I guess in essence, we are all facing similar adventures. And because we are all so different, our challenges will vary. But the emotions are the same. We deal with fear, weakness, irritation, etc. quite a bit these days. And yet, there are still good things taking place . . . we just have to look for them. There are reasons why I keep pictures of my family in a place where I can see them everyday. And reasons why I also treasure items that close friends have given me. Their love and faith in me often keep me going on days when all seems lost.

All is never lost. That is something I have learned repeatedly in my life. Even during the darkest moments when my heart has felt like shards of glass, there has been a tiny flicker of hope that has kept me going. It is the knowledge that I am a daughter of God. Despite everything, I know that He is there, helping me survive the perilous journeys I am often called upon to make in this life. Through it all, I am never alone. I also have the guidance of a beloved Elder Brother who sacrificed so much for me . . . and for all of us. His example lights the way and gives me something to cling to when the world seems crazy.

Parts of the exercise:
1: In the passage on hope, what does the writer say they have learned repeatedly in life?
2: Output the passage on hope from "All is never" to "world seems crazy.", copied word for word.

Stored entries
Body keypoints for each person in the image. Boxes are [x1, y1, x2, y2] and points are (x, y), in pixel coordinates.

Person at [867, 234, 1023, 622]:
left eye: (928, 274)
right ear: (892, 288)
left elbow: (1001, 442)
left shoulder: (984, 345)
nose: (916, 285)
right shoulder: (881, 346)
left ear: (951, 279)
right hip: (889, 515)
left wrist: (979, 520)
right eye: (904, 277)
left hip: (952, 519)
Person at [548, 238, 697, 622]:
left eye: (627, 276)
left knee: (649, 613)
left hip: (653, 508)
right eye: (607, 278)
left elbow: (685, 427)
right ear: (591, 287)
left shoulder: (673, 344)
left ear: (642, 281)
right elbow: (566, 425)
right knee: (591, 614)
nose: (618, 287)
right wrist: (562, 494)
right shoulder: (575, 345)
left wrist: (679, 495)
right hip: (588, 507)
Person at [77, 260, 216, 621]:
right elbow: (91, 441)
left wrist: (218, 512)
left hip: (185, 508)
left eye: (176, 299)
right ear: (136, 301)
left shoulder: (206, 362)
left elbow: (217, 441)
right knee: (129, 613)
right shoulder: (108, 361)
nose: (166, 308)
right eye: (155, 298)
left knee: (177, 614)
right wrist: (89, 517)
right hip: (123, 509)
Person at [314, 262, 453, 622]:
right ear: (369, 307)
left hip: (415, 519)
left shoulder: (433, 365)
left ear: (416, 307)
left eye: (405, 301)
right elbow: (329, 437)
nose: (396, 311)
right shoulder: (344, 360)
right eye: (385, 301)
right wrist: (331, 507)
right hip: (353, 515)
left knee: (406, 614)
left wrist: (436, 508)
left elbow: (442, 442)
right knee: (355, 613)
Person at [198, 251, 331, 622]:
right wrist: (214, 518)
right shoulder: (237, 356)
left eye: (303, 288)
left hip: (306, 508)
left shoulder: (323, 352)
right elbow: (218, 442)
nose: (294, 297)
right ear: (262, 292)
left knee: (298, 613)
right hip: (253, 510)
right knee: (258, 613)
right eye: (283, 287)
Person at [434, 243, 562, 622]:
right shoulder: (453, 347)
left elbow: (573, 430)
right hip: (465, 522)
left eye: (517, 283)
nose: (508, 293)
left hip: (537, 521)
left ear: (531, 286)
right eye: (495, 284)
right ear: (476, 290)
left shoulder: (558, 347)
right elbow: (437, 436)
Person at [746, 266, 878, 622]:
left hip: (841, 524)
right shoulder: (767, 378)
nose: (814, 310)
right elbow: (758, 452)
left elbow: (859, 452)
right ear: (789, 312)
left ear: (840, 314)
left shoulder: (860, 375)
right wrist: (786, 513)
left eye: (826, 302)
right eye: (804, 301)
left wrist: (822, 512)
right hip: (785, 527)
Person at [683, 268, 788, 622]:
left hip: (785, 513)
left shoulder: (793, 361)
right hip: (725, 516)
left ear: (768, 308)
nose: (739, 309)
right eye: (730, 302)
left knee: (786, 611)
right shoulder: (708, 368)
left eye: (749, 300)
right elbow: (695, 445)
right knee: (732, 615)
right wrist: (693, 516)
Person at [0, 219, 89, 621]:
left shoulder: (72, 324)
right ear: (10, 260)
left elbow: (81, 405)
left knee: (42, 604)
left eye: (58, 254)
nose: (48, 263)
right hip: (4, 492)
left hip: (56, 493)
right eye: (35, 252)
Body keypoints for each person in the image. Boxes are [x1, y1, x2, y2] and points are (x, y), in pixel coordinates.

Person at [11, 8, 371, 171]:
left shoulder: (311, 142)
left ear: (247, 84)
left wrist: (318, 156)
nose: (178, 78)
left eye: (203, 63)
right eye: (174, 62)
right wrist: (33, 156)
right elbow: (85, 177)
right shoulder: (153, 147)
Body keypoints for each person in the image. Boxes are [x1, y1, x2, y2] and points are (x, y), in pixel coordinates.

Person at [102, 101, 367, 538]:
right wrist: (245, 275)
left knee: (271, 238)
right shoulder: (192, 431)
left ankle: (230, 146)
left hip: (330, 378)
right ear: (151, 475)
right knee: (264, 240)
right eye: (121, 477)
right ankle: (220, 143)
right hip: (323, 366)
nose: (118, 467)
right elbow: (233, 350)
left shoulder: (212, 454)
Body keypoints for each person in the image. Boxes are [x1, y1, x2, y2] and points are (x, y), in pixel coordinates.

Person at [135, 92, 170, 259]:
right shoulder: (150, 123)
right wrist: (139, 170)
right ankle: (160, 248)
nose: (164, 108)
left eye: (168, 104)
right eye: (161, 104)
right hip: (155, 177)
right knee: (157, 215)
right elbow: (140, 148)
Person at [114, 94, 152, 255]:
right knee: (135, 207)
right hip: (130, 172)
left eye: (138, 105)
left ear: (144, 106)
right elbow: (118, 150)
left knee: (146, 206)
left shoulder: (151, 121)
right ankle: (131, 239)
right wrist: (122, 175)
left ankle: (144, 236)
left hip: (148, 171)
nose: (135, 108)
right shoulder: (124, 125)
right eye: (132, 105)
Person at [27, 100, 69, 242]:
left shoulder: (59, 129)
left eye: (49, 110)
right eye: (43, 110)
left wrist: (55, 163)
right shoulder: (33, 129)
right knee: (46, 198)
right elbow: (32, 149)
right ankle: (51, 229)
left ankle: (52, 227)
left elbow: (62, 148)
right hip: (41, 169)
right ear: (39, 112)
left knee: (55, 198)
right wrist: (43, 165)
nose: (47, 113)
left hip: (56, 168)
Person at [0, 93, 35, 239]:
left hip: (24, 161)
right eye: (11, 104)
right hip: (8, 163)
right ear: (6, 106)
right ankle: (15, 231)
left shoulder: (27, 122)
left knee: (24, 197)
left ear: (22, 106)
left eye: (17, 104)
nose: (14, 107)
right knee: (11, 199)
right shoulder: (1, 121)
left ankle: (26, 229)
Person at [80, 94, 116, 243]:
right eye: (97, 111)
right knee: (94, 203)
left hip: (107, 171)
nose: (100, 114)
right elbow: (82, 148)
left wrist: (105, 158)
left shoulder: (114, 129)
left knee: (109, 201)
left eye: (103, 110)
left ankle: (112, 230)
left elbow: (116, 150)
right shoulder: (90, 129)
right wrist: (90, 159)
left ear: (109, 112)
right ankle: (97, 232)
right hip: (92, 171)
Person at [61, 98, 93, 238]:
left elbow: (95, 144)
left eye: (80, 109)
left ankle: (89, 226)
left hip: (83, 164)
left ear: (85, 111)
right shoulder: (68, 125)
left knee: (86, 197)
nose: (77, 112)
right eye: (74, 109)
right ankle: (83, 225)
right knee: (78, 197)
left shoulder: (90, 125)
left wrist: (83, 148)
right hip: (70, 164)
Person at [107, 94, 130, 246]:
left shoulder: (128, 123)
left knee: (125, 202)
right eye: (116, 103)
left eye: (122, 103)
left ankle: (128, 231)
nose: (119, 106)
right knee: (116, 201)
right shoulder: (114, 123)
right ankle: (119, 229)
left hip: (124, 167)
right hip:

Solutions to the tasks:
1: That all is never lost.

2:
All is never lost. That is something I have learned repeatedly in my life. Even during the darkest moments when my heart has felt like shards of glass, there has been a tiny flicker of hope that has kept me going. It is the knowledge that I am a daughter of God. Despite everything, I know that He is there, helping me survive the perilous journeys I am often called upon to make in this life. Through it all, I am never alone. I also have the guidance of a beloved Elder Brother who sacrificed so much for me . . . and for all of us. His example lights the way and gives me something to cling to when the world seems crazy.